▶ **Challenge**: Please retype everything in the listing from the line containing "allow: allow -> point" down to the line containing "various: various -> desired", keeping both of those lines and every character unchanged.

▶ **Records for the exercise**:
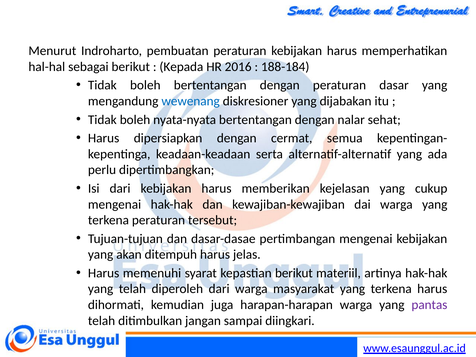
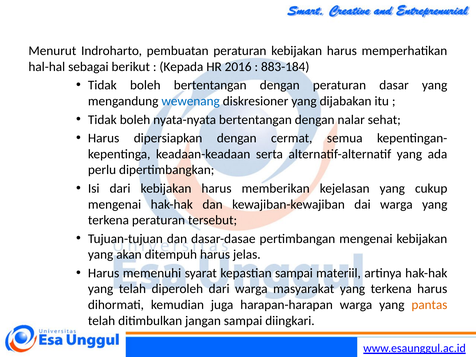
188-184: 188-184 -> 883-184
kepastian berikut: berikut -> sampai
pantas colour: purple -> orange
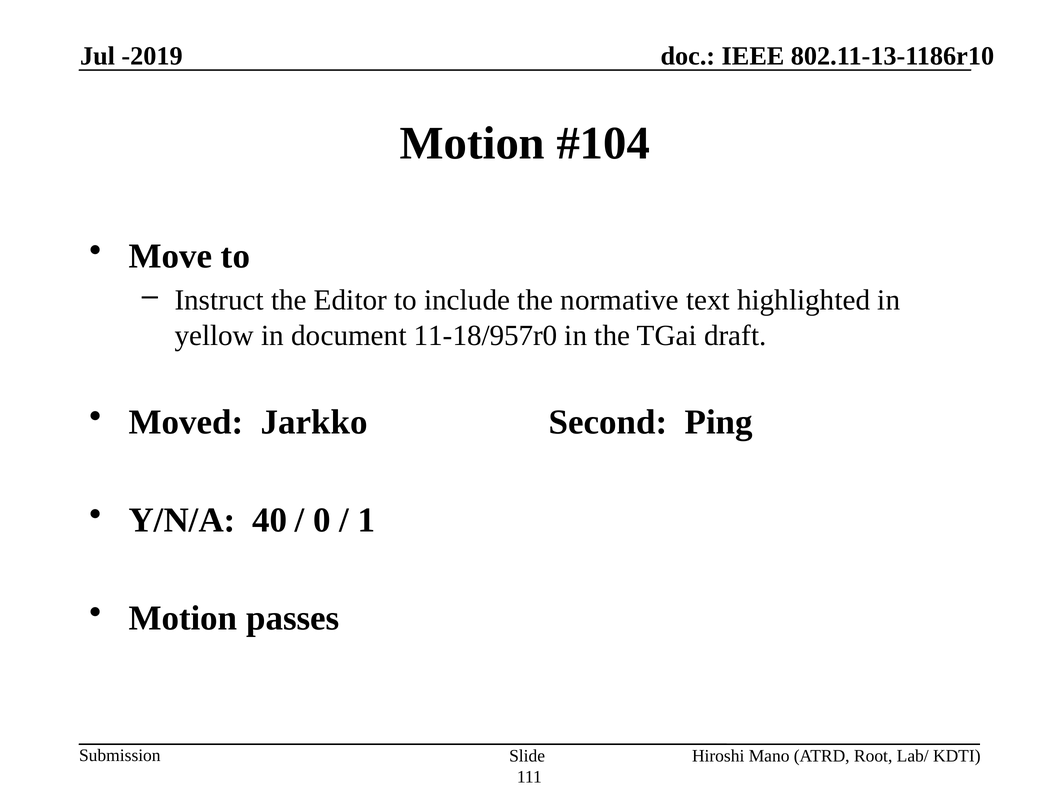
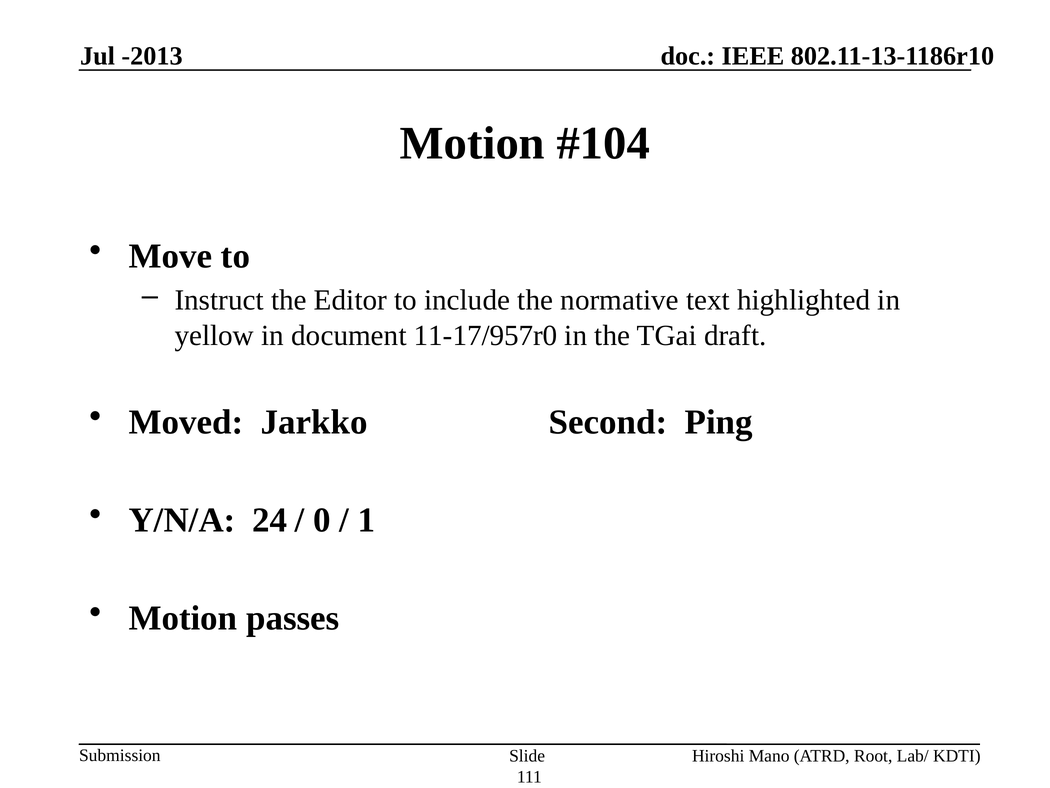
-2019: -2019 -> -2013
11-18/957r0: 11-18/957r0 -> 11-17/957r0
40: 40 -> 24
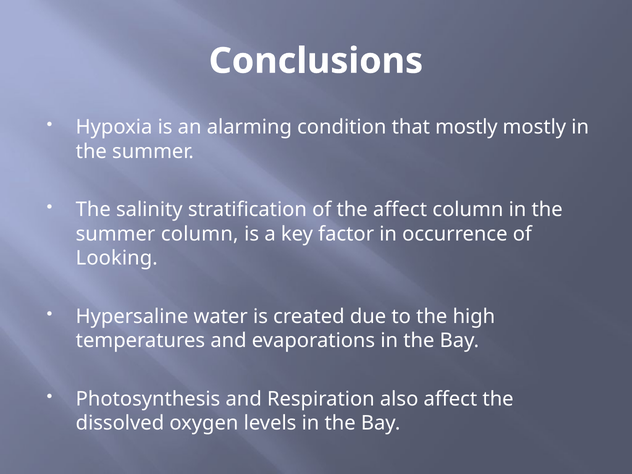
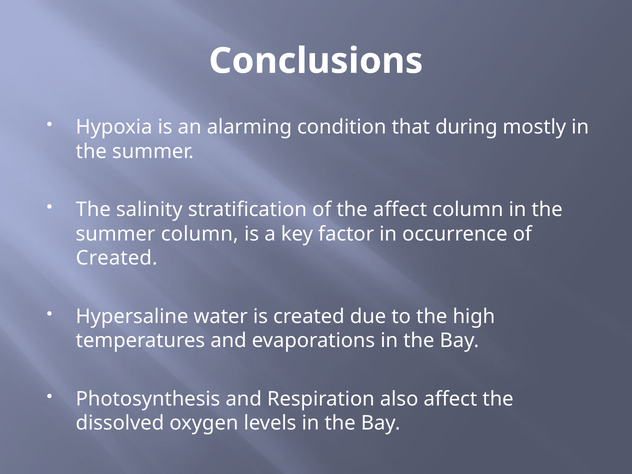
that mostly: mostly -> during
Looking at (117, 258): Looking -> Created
---
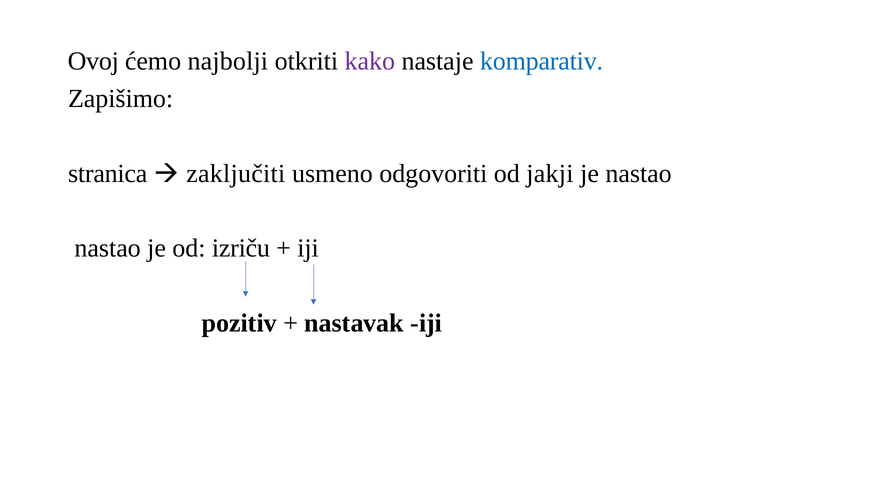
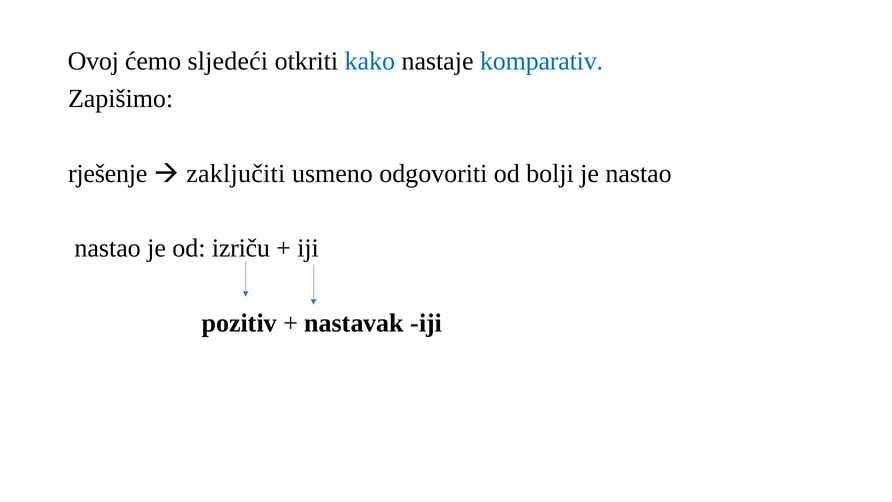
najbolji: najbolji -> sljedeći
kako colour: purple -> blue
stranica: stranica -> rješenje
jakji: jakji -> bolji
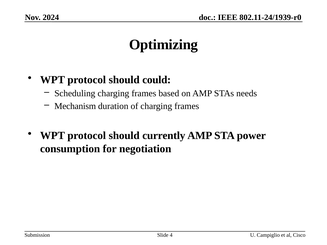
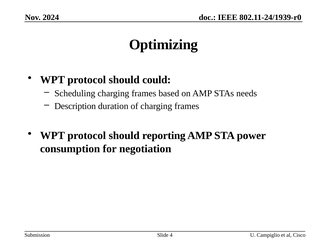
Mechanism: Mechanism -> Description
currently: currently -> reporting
...
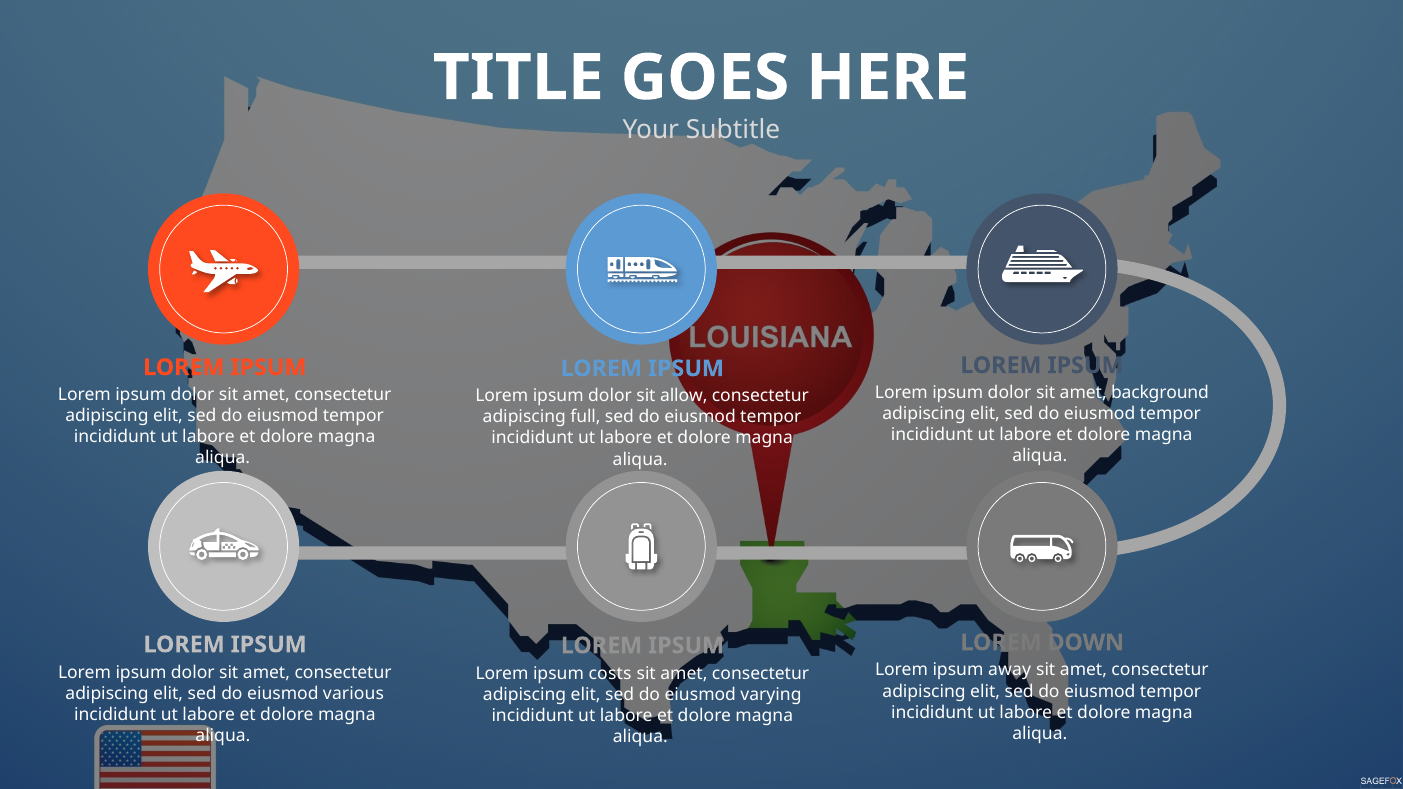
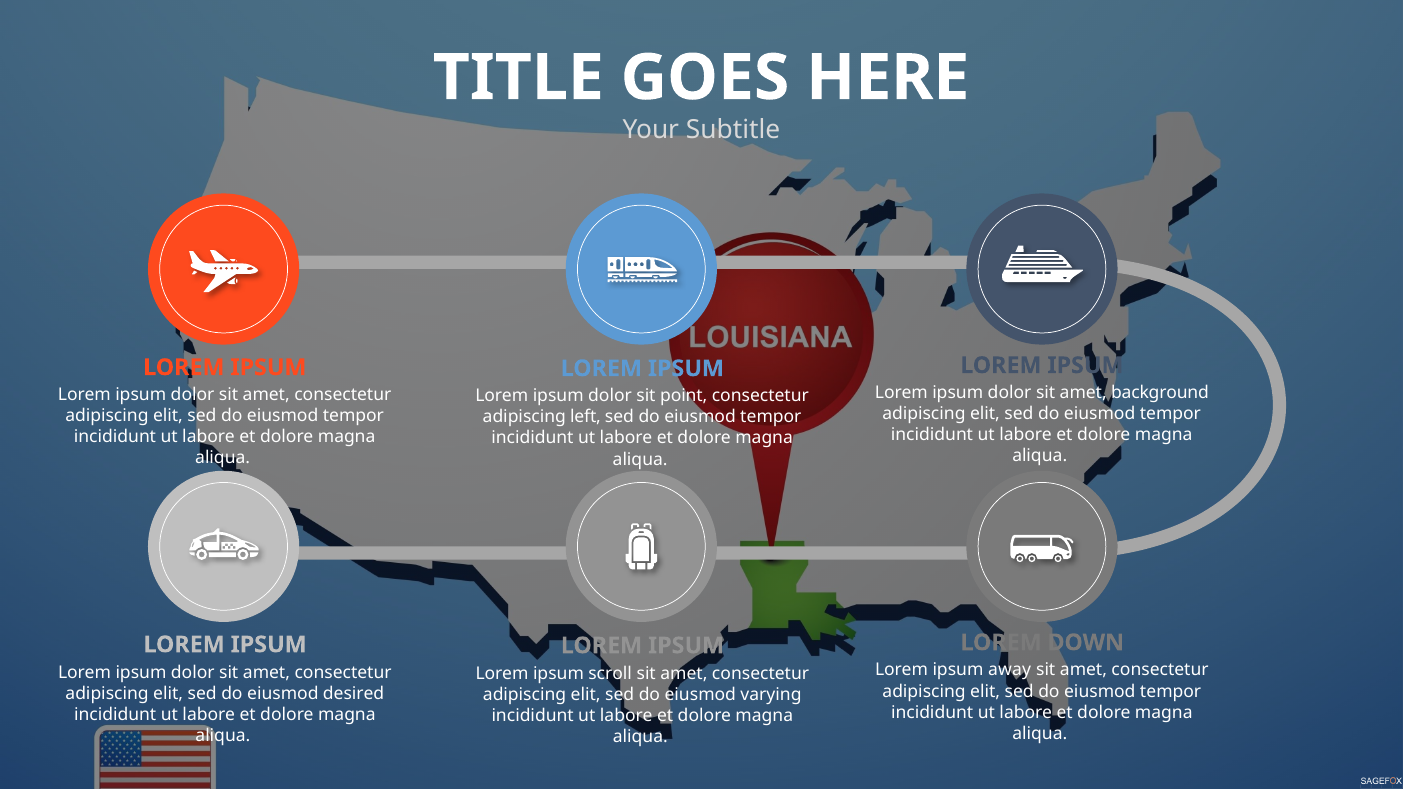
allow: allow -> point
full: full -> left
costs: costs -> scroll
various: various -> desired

▶ **Response to the task**:
allow: allow -> point
full: full -> left
costs: costs -> scroll
various: various -> desired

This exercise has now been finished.